**What to do**
• A. In the blog excerpt about Ah Ma, what helps her get around now?
• B. Reproduce the blog excerpt about Ah Ma word for word, from "Despite being of" to "remained with me.".

**Source excerpt**
########################################
Despite being of no particular importance, this scene has somehow stayed with me through the years. Probably the feeling of happiness at seeing a familiar face after a whole morning at school has left such indelible memories in my young mind it just remained with me.
At 85 now, Ah Ma is still relatively healthy though having to still deal with the inevitabilities of old age as she suffers from poorer eyesight, osteoporosis and arthritis. Although her mobility is now aided by a walking stick, she is still well able to stroll to the nearby market and enjoy hearty chats with her friends through the phone.And on that note, I thank you all ardent followers of this series for dropping by in the past year. It has been my pleasure hosting you here on the blog and I sincerely hope you have enjoyed reading the little nuggets of stories that I have put together.
Personally, it has been a fabulous year where this project has been the perfect excuse for me to properly sit down and listen to Ah Ma narrating her experiences. Some stories are intriguing, others have honestly shocked me, but they have taught me new things and a deeper appreciation about my grandma, my family history and the history of this nation.
Every family has a different history and a different story to tell. What is your family history? You can share them in the comments below. Maybe it is time for you to start recording them down too! (Continue to scroll down for more pictures)
########################################
**Dataset records**

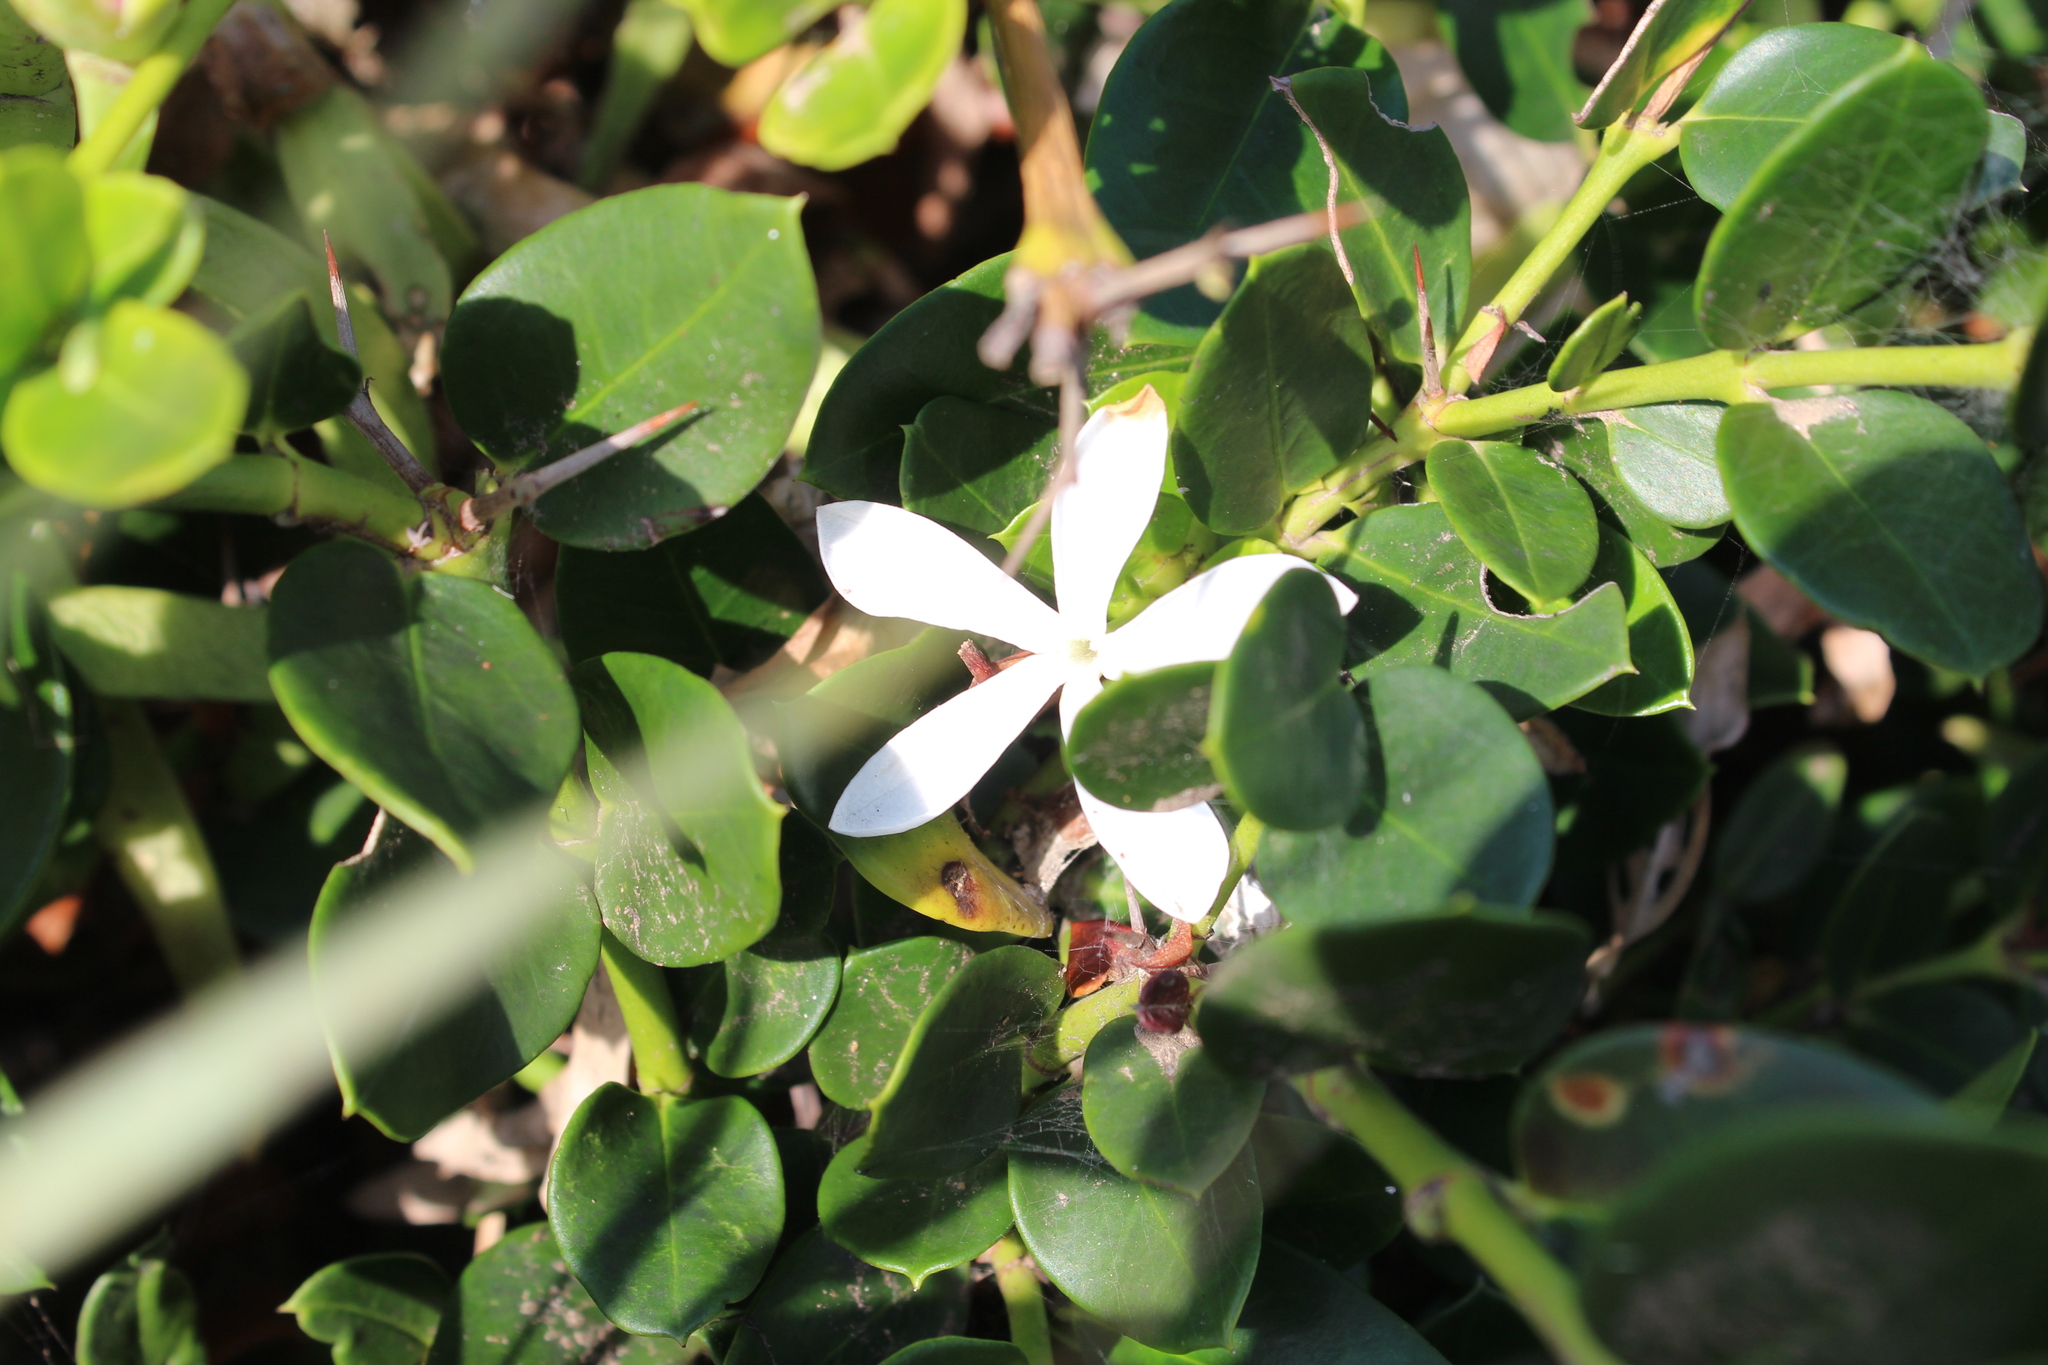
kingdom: Plantae
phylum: Tracheophyta
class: Magnoliopsida
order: Gentianales
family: Apocynaceae
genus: Carissa
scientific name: Carissa macrocarpa
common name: Natal plum
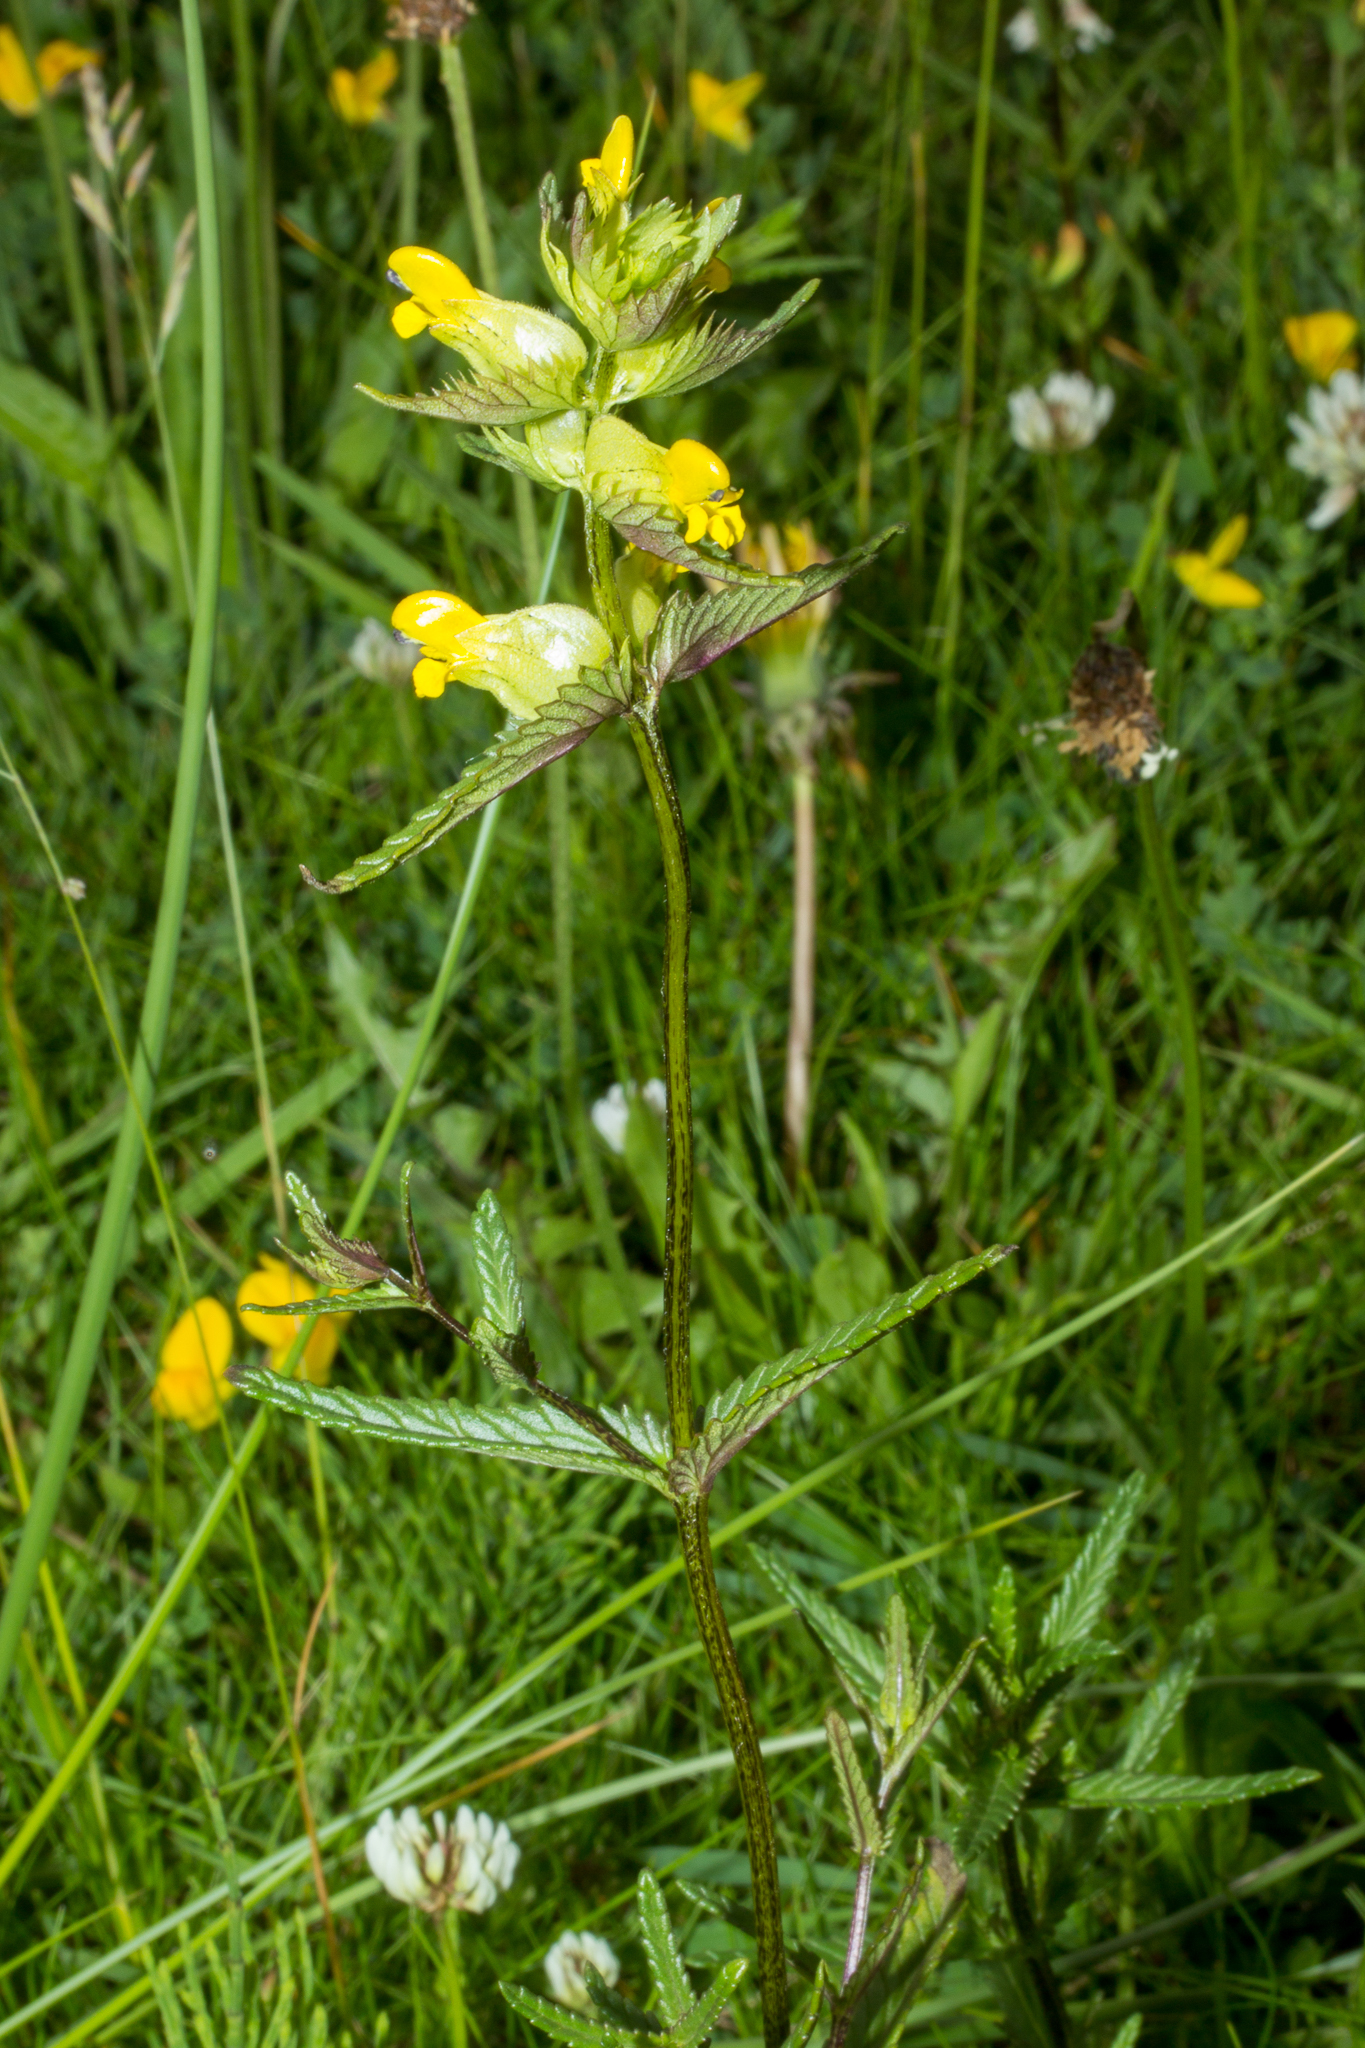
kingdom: Plantae
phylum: Tracheophyta
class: Magnoliopsida
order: Lamiales
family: Orobanchaceae
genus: Rhinanthus
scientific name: Rhinanthus minor
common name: Yellow-rattle
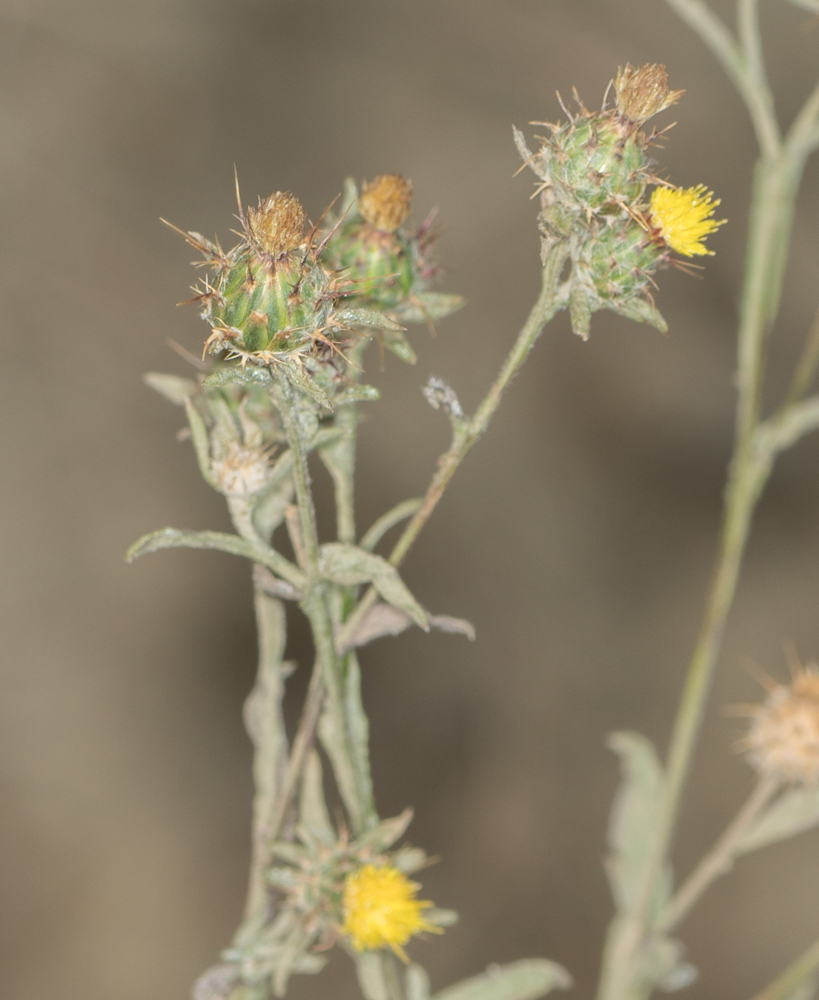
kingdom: Plantae
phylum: Tracheophyta
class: Magnoliopsida
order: Asterales
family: Asteraceae
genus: Centaurea
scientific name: Centaurea melitensis
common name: Maltese star-thistle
########################################
**Written answers**
• A. A walking stick.

• B.
Despite being of no particular importance, this scene has somehow stayed with me through the years. Probably the feeling of happiness at seeing a familiar face after a whole morning at school has left such indelible memories in my young mind it just remained with me.